Large language models (LLMs) have garnered a great deal of attention for their exceptional generative performance on commonsense and reasoning tasks. In this work, we investigate LLMs’ capabilities for generalization using a particularly challenging type of statement: generics. Generics express generalizations (e.g., birds can fly) but do so without explicit quantification. They are notable because they generalize over their instantiations (e.g., sparrows can fly) yet hold true even in the presence of exceptions (e.g., penguins do not). For humans, these generic generalization play a fundamental role in cognition, concept acquisition, and intuitive reasoning. We investigate how LLMs respond to and reason about generics. To this end, we first propose a framework grounded in pragmatics to automatically generate both exceptions and instantiations – collectively exemplars.
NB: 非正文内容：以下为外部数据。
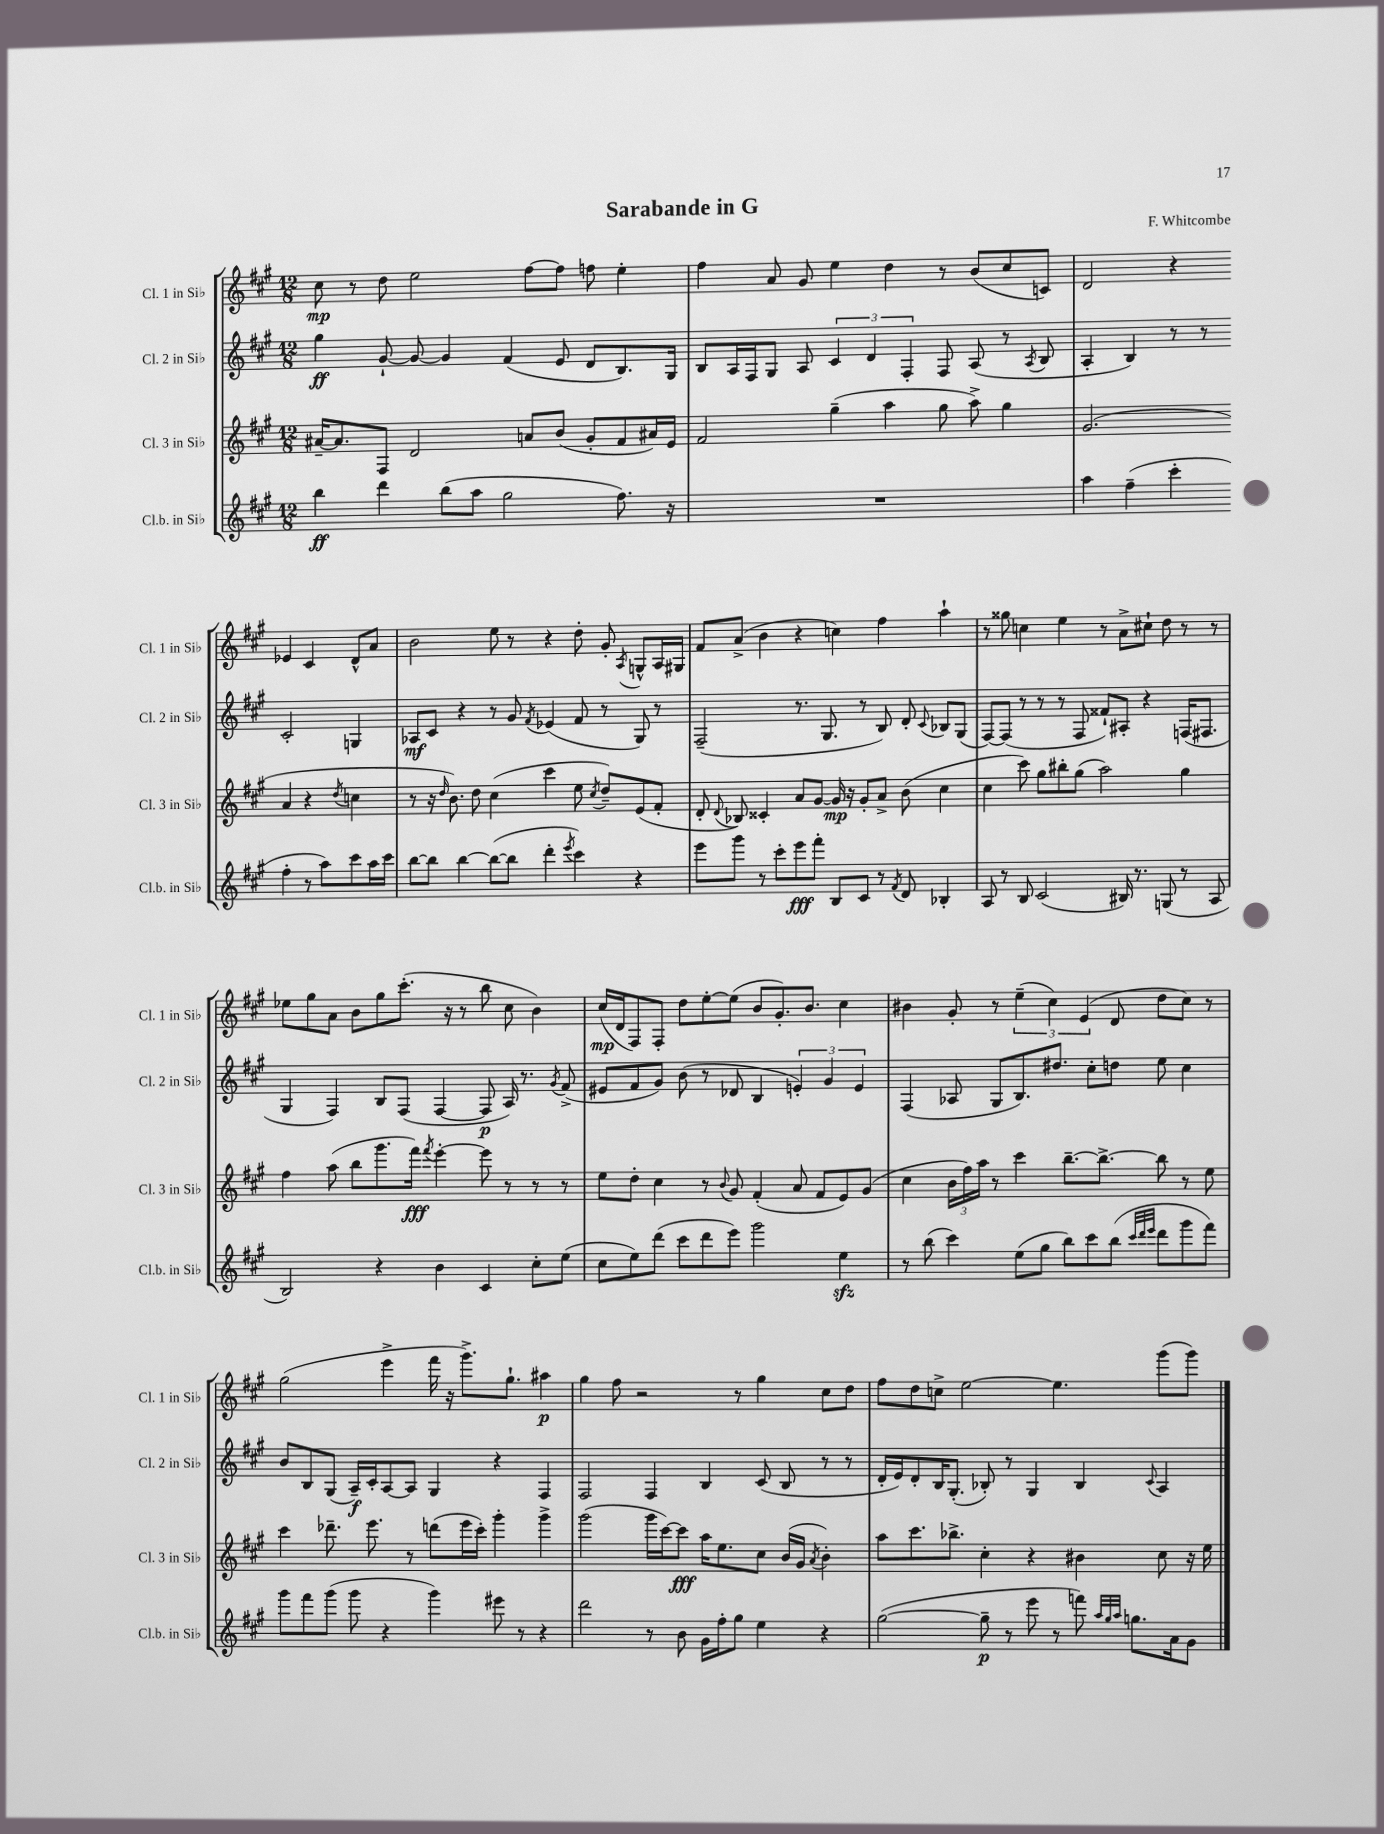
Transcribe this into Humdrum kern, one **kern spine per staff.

**kern	**kern	**kern	**kern
*staff4	*staff3	*staff2	*staff1
*clefG2	*clefG2	*clefG2	*clefG2
*k[f#c#g#]	*k[f#c#g#]	*k[f#c#g#]	*k[f#c#g#]
*M12/8	*M12/8	*M12/8	*M12/8
4bb\	[16a#~/LK	4gg#\	8cc#\
.	8.a#/]	.	.
.	.	.	8r
4ddd\	8F#/J	[8g#`/	8dd\
.	2d/	8g#/_	2ee\
(8bb\L	.	4g#/]	.
8aa\J	.	.	.
2gg#\	.	(4f#/	.
.	8a/L	.	[8ff#\L
.	(8b/J	8e/	8ff#\]J
.	8g#'/L	8d/L	8ff\
8.ff#\)	8f#/	8.B/)	4ee'\
.	16a#/L)	.	.
16r	16e/JJ	16G#/Jk	.
=	=	=	=
1.r	2f#/	8B/L	4ff#\
.	.	16A/L	.
.	.	16F#/J	.
.	.	8G#/J	8a/
.	.	8A/	8g#/
.	(4gg#~\	6c#/	4ee\
.	.	6d/	.
.	4aa\	.	4dd\
.	.	6F#'/	.
.	8gg#\	8F#/	8r
.	8aa^\)	(8A/	(8b/L
.	4gg#\	8r	8cc#/
.	.	8qA/	.
.	.	8B/	8c/J)
=	=	=	=
4aa\	(2.g#/	4A'/	2d/
(4ff#~\	.	4B/)	.
4ccc#'\	.	8r	4r
.	.	8r	.
4ff#'\	4a/	2c#'/	4e-/
8r	4r	.	4c#/
8aa\L)	.	.	.
.	8qdd/	.	.
8ccc#\	4cc\	4G/	8d^^/L
16aa\L	.	.	8a/J
16ccc#\JJ	.	.	.
=	=	=	=
[8bb\L	8r	8A-/L	2b\
8bb\]J	16r	8c#/J	.
.	16qqdd/	.	.
.	8.b\)	.	.
[4bb\	.	4r	.
.	8dd\	.	.
(8bb\_L	(4cc#\	8r	8ee\
8bb\]J	.	8g#/	8r
.	.	8qf#/	.
4ddd'\	4ccc#\	(4e-/	4r
8qeee/	.	.	.
4ccc#\)	8ee\	8f#/	8dd'\
.	8qcc#/	.	.
.	8dd~/L)	8r	8g#'/
.	.	.	8qA/
4r	(8e/	8G#/)	8G^^/L
.	8f#'/J	8r	16A/L
.	.	.	16G#/JJ
=	=	=	=
8eee\L	8d'/	(2F#~/	8f#/L
.	8qqd/	.	.
8ggg#\J	8B-/)	.	(8a^/J
8r	4c##'/	.	4b\
8ccc#'\L	.	.	.
8eee\	8a/L	8.r	4r
8fff#'\J	[8g#/J	.	.
.	.	8.G#/	.
8B/L	16g#/]	.	4cc\)
.	16r	.	.
8c#/J	8g#'/L	8r	.
8r	8a^/J	8B/)	4ff#\
8qf#/	.	.	.
8d/	(8b\	8d'/	.
.	.	8qqc#/	.
4B-'/	4cc#\	8B-/L	4aa`\
.	.	(8G#/J	.
=	=	=	=
8A/	4cc#\	[8F#/L)	8r
8r	.	(8F#/]J	8gg##\
8B/	8ccc#\)	8r	4cc\
(2c#/	8gg#\L	8r	.
.	8bb#'\	8r	4ee\
.	(8gg#\J	8F#/	.
.	2aa\)	8f##`/L)	8r
16B#/)	.	8A#'/J	8a^\L
8.r	.	.	.
.	.	4r	8cc#`\J
(8G/	.	.	8dd\
8r	4gg#\	(16F/LK	8r
.	.	8.F#/J	.
8A/	.	.	8r
=	=	=	=
2B/)	4ff#\	4G#/	8ee-\L
.	.	.	8gg#\
.	(8aa\	4F#/)	8a\J
.	8bb\L	.	8b\L
4r	8.ggg#\	8B/L	8gg#\
.	.	(8F#/J	(8.ccc#'\J
.	16fff#\Jk)	.	.
.	8qfff#/	.	.
4b\	[4eee'\	[4F#/	.
.	.	.	16r
.	.	.	8r
4c#/	8eee\]	8F#/]	8bb\
.	8r	16A/)	8cc#\
.	.	8.r	.
8cc#'\L	8r	.	4b\)
.	.	8qg#/	.
(8ee\J	8r	(8f#^/	.
=	=	=	=
8cc#\L	8ee\L	8e#/L	(16cc#/LL
.	.	.	16d/J
8ee\)	8dd'\J	8f#/	8F#/)
(8ddd\J	4cc#\	8g#/J)	8F#'/J
8ccc#\L	.	(8b\	8dd\L
8ddd\	8r	8r	[8ee'\
.	8qqb/	.	.
8eee\J)	8g#/	8d-/	(8ee\]J
2ggg#\	(4f#'/	4B/	8b/L
.	.	.	8.g#'/)
.	8a/	6e'/)	.
.	.	.	8.b/J
.	8f#/L	.	.
.	.	6g#/	.
4ee\	8e/)	.	4cc#\
.	.	6e/	.
.	(8g#/J	.	.
=	=	=	=
8r	4cc#\	(4F#/	4b#\
(8bb\	.	.	.
4ccc#\)	24b\LL	8A-/	8g#'/
.	24ff#\)	.	.
.	24aa\JJ	.	.
.	8r	8G#/L	8r
(8ee\L	4ccc#\	8.B/)	(6ee~\
8gg#\J	.	.	.
.	.	.	6cc#\)
.	.	8.dd#/J	.
8bb\L)	[8.bb~\L	.	.
.	.	.	(6e/
8ccc#\	.	8cc#'\L	.
.	8.bb^\_J	.	.
(8bb\J	.	8dd\J	8d/
32qqccc#/LLL	.	.	.
32qqddd/	.	.	.
32qqeee/JJJ	.	.	.
8ddd\L	8bb\]	8ee\	8dd\L
8ggg#\	8r	4cc#\	8cc#\J)
8fff#\J)	8ee\	.	8r
=	=	=	=
8ggg#\L	4ccc#\	8b/L	(2gg#\
8fff#\	.	8B/	.
(8ggg#\J	8.ddd-~\	(8G#/J	.
8ggg#\	.	16A~/LL)	.
.	8.eee\	16c#'/J	.
4r	.	[8A/	4eee^\
.	8r	8A/]J	.
4ggg#\)	(8ddd\L	4G#/	16fff#\
.	.	.	16r
.	16eee\L	.	8.ggg#^\L)
.	16ccc#'\JJ)	.	.
8eee#\	4ggg#'\	4r	.
.	.	.	8.gg#`\J
8r	.	.	.
4r	4ggg#^\	4F#/	4aa#\
=	=	=	=
2ddd\	(2ggg#\	2F#/	4gg#\
.	.	.	8ff#\
.	.	.	2r
8r	16ggg#\LL	4F#/	.
.	[16ccc#\J)	.	.
8b\	8ccc#\]J	.	.
16g#\LL	16aa\LK	4B/	.
16ff#'\J	8.ee\	.	.
8gg#\J	.	.	8r
4ee\	8cc#\J	(8c#/	4gg#\
.	(16b/LL	8B/	.
.	16g#/JJ	.	.
.	8qa/	.	.
4r	4b'\)	8r	8cc#\L
.	.	8r	8dd\J
=	=	=	=
([2gg#\	8aa\L	16d'/LL	8ff#\L
.	.	16e/J)	.
.	8.ccc#\	8d'/	8dd\
.	.	16B/K	8cc^\J
.	8.bb-^\J	(8.G#'/J	.
.	.	.	[2ee\
8gg#~\]	4cc#'\	8B-'/)	.
8r	.	8r	.
8eee\	4r	4G#/	.
8r	.	.	4.ee\]
8fff\)	4b#\	4B-/	.
32qqaa/LLL	.	.	.
32qqgg#/	.	.	.
32qqaa/JJJ	.	.	.
8.gg\L	.	.	.
.	.	8qqc#/	.
.	8cc#\	4A/	(8ggg#\L
16a\k	.	.	.
8g#\J	16r	.	8ggg#\J)
.	16ee\	.	.
==	==	==	==
*-	*-	*-	*-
We make use of focus – a pragmatic phenomenon that highlights meaning-bearing elements in a sentence – to capture the full range of interpretations of generics across different contexts of use. This allows us to derive precise logical definitions for exemplars and operationalize them to automatically generate exemplars from LLMs. Using our system, we generate a dataset of ∼370k exemplars across ∼17k generics and conduct a human validation of a sample of the generated data. We use our final generated dataset to investigate how LLMs’ reason about generics. Humans have a documented tendency to conflate universally quantified statements (e.g., all birds can fly) with generics. Therefore, we probe whether LLMs exhibit similar overgeneralization behavior in terms of quantification and in property inheritance. We find that LLMs do show evidence of overgeneralization, although they sometimes struggle to reason about exceptions. Furthermore, we find that LLMs may exhibit similar non-logical behavior to humans when considering property inheritance from generics.

求助全文

通过发布文献求助，成功后即可免费获取论文全文。去求助

来源期刊

Computational Linguistics Computer Science-Artificial Intelligence

自引率

0.00%

发文量

期刊介绍： Computational Linguistics is the longest-running publication devoted exclusively to the computational and mathematical properties of language and the design and analysis of natural language processing systems. This highly regarded quarterly offers university and industry linguists, computational linguists, artificial intelligence and machine learning investigators, cognitive scientists, speech specialists, and philosophers the latest information about the computational aspects of all the facets of research on language.